Le casting d’enfer se poursuit avec la présence d’Abel Ferrara, que l’artiste a filmé à Venise, mais aussi de Michael Lonsdale. Autre oxymore donc : la rencontre du blockbuster et du cinéma expérimental, que l’artiste a étudié avant de passer aux beaux-arts de Cergy. Autant dire que la séance de shibari et de ces trois filles ligotées, pâmées de souffrance et de plaisir, est une métaphore qui dit combien Loris Gréaud aime à torturer aussi les industries culturelles de l’art et du cinéma, à en malmener les conventions.
De l’intrigue générale du film, on ne saura pas grand-chose en effet, hormis ce pitch délivré par Loris Gréaud sur la torsion qu’il entend infliger à la représentation du monde l’art et ses objets-écrans qui masquent « un marché noir d’expériences impures ». Quant à sa diffusion prévue dans les prochains mois elle promet elle aussi, chez un artiste qui a fait de la rumeur, de l’intox et du coup d’éclat des outils à part entière, de réserver quelques surprises dont nous ne pouvons ici dévoiler les contours.
Auto-vandalisme à Dallas
Au Musée de Dallas l’an dernier, l’opération d’auto-vandalisme avait d’abord laissé les commentateurs pantois, expliquant sur les chaînes de télévision locale que l’ensemble de l’exposition avait été mis à sac mais que l’artiste ne souhaitait pas qu’on lui fasse réparation. Quelques semaines plus tard, l’artiste s’attaqua cette fois ci à sa propre réputation médiatique en provoquant volontairement la colère d’une journaliste du Dallas Observer qui l’accusa en retour de sexisme et attira l’attention des réseaux sociaux et de ses confrères qui prédirent à l’artiste honni la fin de sa carrière.
« La perte de contrôle faisait partie intégrante du projet tant du point de vue de l’événement d’ouverture que du virus » avait commenté après coup Loris Gréaud qui, aujourd’hui âgé de 37 ans, poursuit finalement un projet entamé dès ses débuts sur la scène de l’art (débuts fulgurants qui lui valurent à peine sorti de l’école d’être exposé chez Yvon Lambert, de signer une exposition au Plateau Frac île-de-France avant d’investir, à l’âge de 29 ans, tout le Palais de Tokyo pour une gigantesque exposition scénarisée comme un opéra rock).
Soit l’idée que toutes ses œuvres, et leurs multiples protubérances, ne sont que les composantes ou les tentacules d’un projet beaucoup plus vaste dont il contrôle, ou laisse volontairement échapper – ce qui revient au même – les modes d’apparition et de rétention.

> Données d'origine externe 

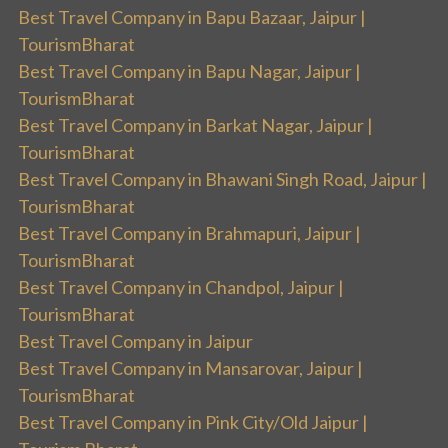
Best Travel Company in Bapu Bazaar, Jaipur |
TourismBharat
Best Travel Company in Bapu Nagar, Jaipur |
TourismBharat
Best Travel Company in Barkat Nagar, Jaipur |
TourismBharat
Best Travel Company in Bhawani Singh Road, Jaipur |
TourismBharat
Best Travel Company in Brahmapuri, Jaipur |
TourismBharat
Best Travel Company in Chandpol, Jaipur |
TourismBharat
Best Travel Company in Jaipur
Best Travel Company in Mansarovar, Jaipur |
TourismBharat
Best Travel Company in Pink City/Old Jaipur |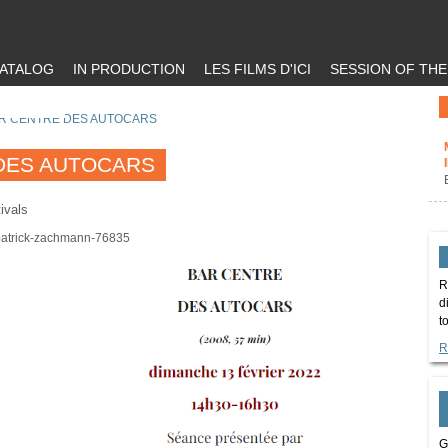
ATALOG
IN PRODUCTION
LES FILMS D'ICI
SESSION OF TH
R CENTRE DES AUTOCARS
DES AUTOCARS
ivals
/patrick-zachmann-76835
R
d
t
R
G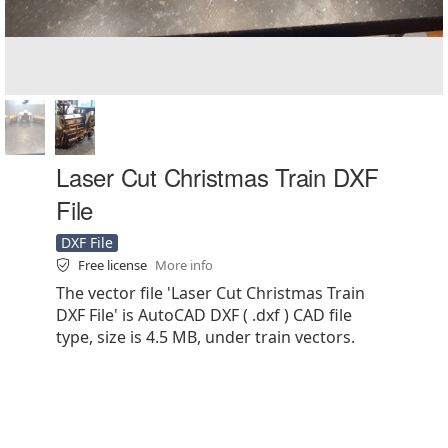
Laser Cut Christmas Train DXF
File
DXF File
Free license
More info
The vector file 'Laser Cut Christmas Train
DXF File' is AutoCAD DXF ( .dxf ) CAD file
type, size is 4.5 MB, under train vectors.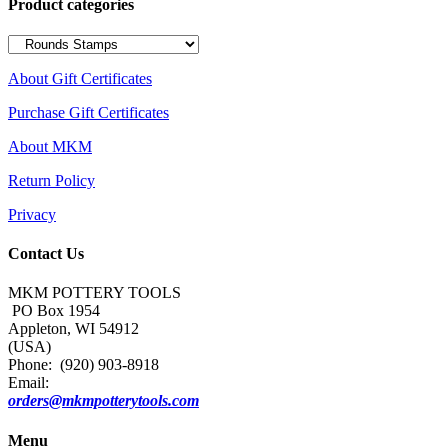
Product categories
About Gift Certificates
Purchase Gift Certificates
About MKM
Return Policy
Privacy
Contact Us
MKM POTTERY TOOLS
PO Box 1954
Appleton, WI 54912
(USA)
Phone: (920) 903-8918
Email:
orders@mkmpotterytools.com
Menu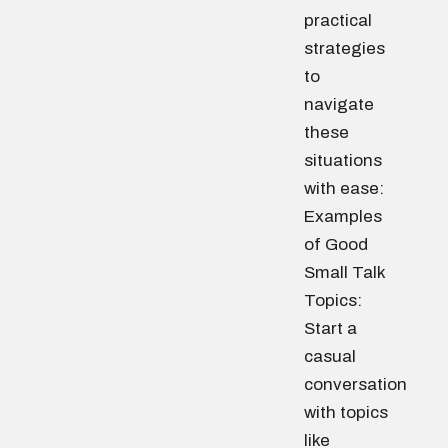
practical
strategies
to
navigate
these
situations
with ease:
Examples
of Good
Small Talk
Topics:
Start a
casual
conversation
with topics
like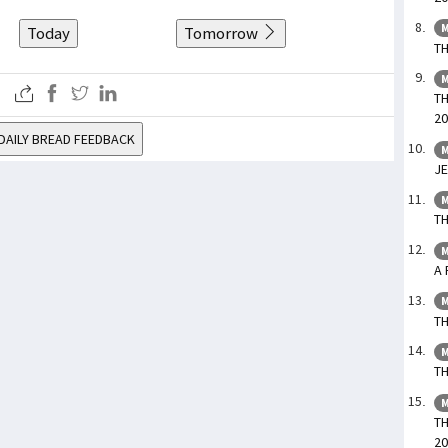
M
Today
Tomorrow
TH
M
TH
20
DAILY BREAD FEEDBACK
M
JE
M
TH
M
A 
M
TH
M
TH
M
TH
20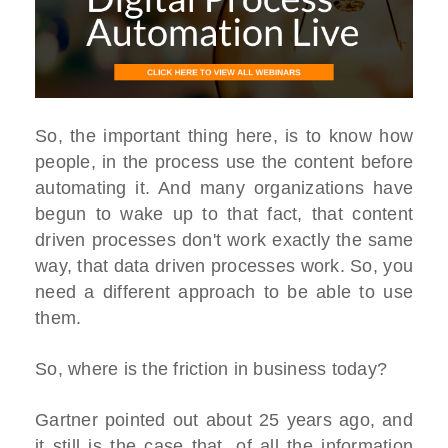
So, the important thing here, is to know how
people, in the process use the content before
automating it. And many organizations have
begun to wake up to that fact, that content
driven processes don't work exactly the same
way, that data driven processes work. So, you
need a different approach to be able to use
them.
So, where is the friction in business today?
Gartner pointed out about 25 years ago, and
it still is the case that, of all the information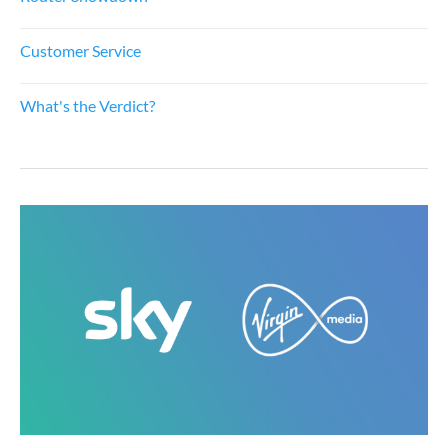
Customer Service
What's the Verdict?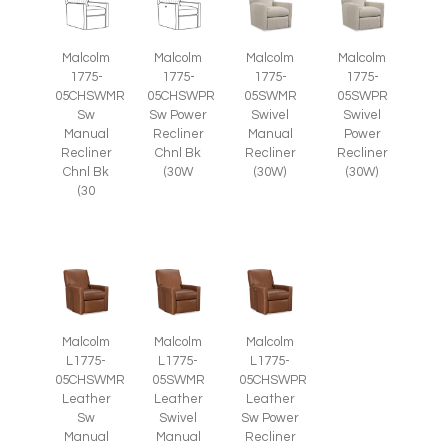
Malcolm
Malcolm
Malcolm
Malcolm
1775-
1775-
1775-
1775-
05CHSWMR
05CHSWPR
05SWMR
05SWPR
Sw
Sw Power
Swivel
Swivel
Manual
Recliner
Manual
Power
Recliner
Chnl Bk
Recliner
Recliner
Chnl Bk
(30W
(30W)
(30W)
(30
Malcolm
Malcolm
Malcolm
L1775-
L1775-
L1775-
05CHSWMR
05SWMR
05CHSWPR
Leather
Leather
Leather
Sw
Swivel
Sw Power
Manual
Manual
Recliner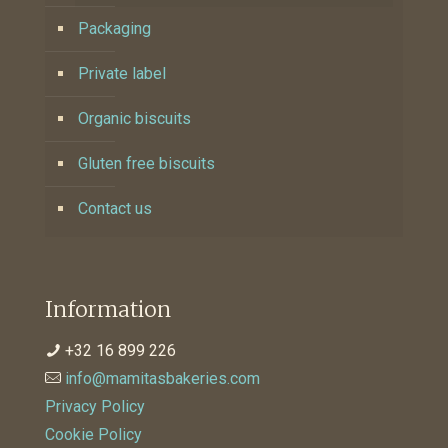
Packaging
Private label
Organic biscuits
Gluten free biscuits
Contact us
Information
+32 16 899 226
info@mamitasbakeries.com
Privacy Policy
Cookie Policy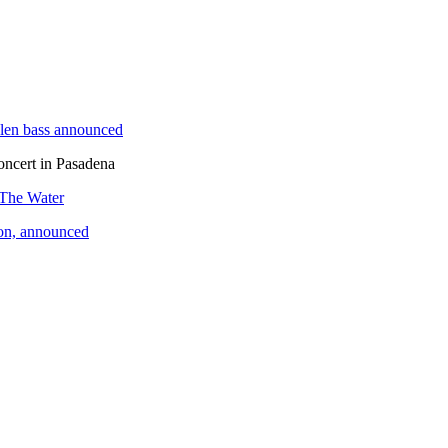
len bass announced
oncert in Pasadena
 The Water
ion, announced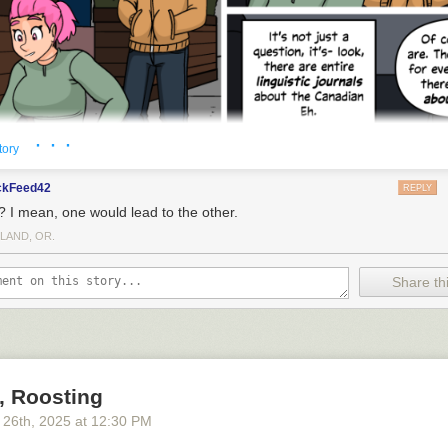
UGE...tracts of land
· · ·
tory
ckFeed42
REPLY
? I mean, one would lead to the other.
LAND, OR.
Share thi
, Roosting
 26
th
, 2025
at
12:30 PM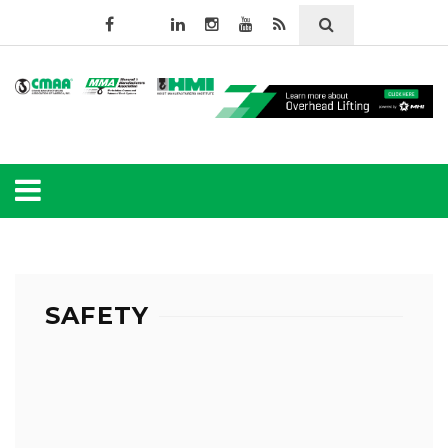
SAFETY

Chez Gréaud, tout se chevauche : les commentaires précédant parfois l’œuvre, le teasing se suffisant parfois à lui-même, la production d’objets (comme ces magnifiques bonbons noirs “au goût d’illusion” qui annoncèrent avec un an d’avance son show au Palais de Tokyo) précédant parfois celle des expositions pensées comme des œuvres d’art totale.
Et c’est cette fois c’est une pépite rouge, incandescente, qu’il nous envoie sous la forme d’une bande-annonce de Sculpt, un film au bord du burn-out, en phase avec un artiste hors-norme et qui se dit lui-même en “combustion perpétuelle”.